Consider the entries given below. Count the lines that include "questa" and give only the count.
....
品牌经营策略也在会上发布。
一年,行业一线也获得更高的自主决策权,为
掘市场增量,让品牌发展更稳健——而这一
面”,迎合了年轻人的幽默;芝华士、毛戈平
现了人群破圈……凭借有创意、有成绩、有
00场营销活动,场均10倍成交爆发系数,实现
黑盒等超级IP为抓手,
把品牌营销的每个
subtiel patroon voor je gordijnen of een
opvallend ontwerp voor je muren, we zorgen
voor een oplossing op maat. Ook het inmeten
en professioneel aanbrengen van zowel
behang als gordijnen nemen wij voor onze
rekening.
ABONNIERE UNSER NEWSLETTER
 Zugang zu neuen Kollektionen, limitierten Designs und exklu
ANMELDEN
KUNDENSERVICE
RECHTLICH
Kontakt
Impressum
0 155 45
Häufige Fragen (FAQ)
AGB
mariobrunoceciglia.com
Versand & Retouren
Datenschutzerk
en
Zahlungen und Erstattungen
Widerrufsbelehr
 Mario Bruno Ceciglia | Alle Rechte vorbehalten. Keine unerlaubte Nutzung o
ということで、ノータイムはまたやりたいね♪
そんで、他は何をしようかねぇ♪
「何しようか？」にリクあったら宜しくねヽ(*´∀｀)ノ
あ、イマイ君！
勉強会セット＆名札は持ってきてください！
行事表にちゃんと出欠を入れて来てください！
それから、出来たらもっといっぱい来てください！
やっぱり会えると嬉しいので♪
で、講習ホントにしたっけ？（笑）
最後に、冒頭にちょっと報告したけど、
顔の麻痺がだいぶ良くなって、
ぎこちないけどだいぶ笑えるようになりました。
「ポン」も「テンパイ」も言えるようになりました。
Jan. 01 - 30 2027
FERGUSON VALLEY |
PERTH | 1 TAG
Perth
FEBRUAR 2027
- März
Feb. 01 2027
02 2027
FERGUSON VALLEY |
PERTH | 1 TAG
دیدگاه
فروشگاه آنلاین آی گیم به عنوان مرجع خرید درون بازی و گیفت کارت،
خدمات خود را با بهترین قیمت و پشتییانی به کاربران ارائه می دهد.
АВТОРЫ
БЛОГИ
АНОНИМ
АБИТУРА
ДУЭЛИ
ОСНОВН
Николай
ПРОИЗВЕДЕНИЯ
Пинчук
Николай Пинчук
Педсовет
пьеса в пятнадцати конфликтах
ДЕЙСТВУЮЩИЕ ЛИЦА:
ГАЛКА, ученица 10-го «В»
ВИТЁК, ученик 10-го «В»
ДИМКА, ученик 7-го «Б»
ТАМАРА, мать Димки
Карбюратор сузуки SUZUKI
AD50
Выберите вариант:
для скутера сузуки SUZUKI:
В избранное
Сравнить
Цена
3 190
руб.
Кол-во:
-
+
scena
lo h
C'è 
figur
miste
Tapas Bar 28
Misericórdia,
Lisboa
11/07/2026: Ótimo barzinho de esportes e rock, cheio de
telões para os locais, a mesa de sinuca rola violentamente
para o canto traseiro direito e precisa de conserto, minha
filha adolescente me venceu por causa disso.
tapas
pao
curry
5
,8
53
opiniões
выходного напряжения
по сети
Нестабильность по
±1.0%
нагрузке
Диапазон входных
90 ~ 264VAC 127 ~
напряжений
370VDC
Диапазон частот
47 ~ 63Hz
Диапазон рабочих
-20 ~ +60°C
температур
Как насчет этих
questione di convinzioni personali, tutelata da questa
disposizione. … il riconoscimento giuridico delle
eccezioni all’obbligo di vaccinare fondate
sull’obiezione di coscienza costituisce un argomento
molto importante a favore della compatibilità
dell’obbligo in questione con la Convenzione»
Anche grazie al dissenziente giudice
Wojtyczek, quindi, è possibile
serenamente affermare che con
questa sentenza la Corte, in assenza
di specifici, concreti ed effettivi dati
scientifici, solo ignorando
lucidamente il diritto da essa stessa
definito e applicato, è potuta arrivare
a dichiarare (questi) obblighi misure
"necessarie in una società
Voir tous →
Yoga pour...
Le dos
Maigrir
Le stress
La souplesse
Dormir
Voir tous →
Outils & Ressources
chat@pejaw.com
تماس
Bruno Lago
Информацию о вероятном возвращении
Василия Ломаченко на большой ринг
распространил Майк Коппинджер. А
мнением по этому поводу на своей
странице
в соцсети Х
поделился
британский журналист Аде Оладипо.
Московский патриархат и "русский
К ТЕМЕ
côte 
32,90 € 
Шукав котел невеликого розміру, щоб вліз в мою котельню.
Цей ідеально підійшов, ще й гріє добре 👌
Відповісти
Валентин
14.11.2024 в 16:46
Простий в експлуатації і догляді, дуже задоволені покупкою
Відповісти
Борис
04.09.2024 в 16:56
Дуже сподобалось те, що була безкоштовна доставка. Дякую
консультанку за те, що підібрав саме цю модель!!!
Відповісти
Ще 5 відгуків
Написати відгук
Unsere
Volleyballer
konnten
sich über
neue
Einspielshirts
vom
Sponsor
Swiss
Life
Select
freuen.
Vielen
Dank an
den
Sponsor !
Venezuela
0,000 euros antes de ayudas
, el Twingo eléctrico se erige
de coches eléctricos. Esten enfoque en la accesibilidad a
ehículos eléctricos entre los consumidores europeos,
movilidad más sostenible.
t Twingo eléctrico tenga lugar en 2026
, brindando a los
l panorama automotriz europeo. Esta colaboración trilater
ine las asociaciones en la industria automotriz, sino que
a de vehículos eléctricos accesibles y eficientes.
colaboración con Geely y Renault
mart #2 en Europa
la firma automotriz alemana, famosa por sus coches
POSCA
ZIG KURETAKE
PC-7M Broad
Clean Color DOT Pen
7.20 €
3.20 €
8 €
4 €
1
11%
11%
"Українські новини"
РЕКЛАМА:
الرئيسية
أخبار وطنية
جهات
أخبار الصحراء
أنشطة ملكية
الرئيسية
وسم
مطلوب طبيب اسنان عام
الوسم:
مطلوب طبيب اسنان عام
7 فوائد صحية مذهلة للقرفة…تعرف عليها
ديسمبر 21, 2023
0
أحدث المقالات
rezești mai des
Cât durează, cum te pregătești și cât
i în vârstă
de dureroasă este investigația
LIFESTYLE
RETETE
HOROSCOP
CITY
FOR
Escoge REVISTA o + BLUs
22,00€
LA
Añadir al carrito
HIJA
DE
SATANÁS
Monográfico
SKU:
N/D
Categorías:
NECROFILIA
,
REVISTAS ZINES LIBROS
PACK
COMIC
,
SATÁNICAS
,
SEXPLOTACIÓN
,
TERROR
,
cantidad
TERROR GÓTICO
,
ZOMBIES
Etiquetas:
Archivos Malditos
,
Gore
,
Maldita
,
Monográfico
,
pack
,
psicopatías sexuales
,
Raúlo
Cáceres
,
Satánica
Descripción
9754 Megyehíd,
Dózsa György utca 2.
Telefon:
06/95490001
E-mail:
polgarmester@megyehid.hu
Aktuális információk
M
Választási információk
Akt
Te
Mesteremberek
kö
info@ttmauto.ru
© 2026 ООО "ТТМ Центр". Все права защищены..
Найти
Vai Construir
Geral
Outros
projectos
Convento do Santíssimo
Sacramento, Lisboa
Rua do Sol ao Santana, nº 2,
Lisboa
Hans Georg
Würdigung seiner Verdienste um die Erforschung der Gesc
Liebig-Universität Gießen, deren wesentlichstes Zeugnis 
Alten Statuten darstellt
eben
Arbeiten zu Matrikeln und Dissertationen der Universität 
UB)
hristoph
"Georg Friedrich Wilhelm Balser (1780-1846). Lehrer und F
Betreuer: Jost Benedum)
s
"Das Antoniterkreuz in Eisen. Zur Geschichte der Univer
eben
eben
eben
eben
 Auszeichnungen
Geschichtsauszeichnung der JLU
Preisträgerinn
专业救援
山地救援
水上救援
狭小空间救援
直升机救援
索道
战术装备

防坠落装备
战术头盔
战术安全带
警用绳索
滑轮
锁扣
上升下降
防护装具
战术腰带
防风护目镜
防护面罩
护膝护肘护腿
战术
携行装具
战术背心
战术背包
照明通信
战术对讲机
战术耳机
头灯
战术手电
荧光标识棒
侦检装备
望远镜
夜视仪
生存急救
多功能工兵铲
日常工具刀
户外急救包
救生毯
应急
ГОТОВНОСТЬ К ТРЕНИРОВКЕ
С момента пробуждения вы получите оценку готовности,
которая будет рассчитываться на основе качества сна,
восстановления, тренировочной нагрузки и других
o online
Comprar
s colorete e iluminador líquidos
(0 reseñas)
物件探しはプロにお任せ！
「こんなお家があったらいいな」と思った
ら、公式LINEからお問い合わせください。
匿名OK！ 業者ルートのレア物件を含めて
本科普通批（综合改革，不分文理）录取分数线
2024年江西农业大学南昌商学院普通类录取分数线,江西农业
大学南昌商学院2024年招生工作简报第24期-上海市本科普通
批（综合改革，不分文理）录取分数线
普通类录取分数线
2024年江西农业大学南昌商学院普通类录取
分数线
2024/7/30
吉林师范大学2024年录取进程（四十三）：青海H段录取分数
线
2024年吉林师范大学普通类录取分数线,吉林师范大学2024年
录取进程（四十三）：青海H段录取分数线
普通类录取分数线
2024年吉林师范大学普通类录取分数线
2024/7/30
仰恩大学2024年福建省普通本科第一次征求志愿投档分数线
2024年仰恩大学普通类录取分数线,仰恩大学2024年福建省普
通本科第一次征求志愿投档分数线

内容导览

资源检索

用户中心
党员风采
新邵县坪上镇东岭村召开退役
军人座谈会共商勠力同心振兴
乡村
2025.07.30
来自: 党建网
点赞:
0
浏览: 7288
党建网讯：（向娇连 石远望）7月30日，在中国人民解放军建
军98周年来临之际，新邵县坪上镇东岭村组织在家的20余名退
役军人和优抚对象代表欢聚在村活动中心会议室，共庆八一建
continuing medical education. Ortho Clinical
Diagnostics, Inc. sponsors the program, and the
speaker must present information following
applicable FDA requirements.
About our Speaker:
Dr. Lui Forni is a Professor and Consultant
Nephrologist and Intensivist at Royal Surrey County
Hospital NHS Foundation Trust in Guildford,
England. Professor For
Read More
....
Response to this exercise >>
2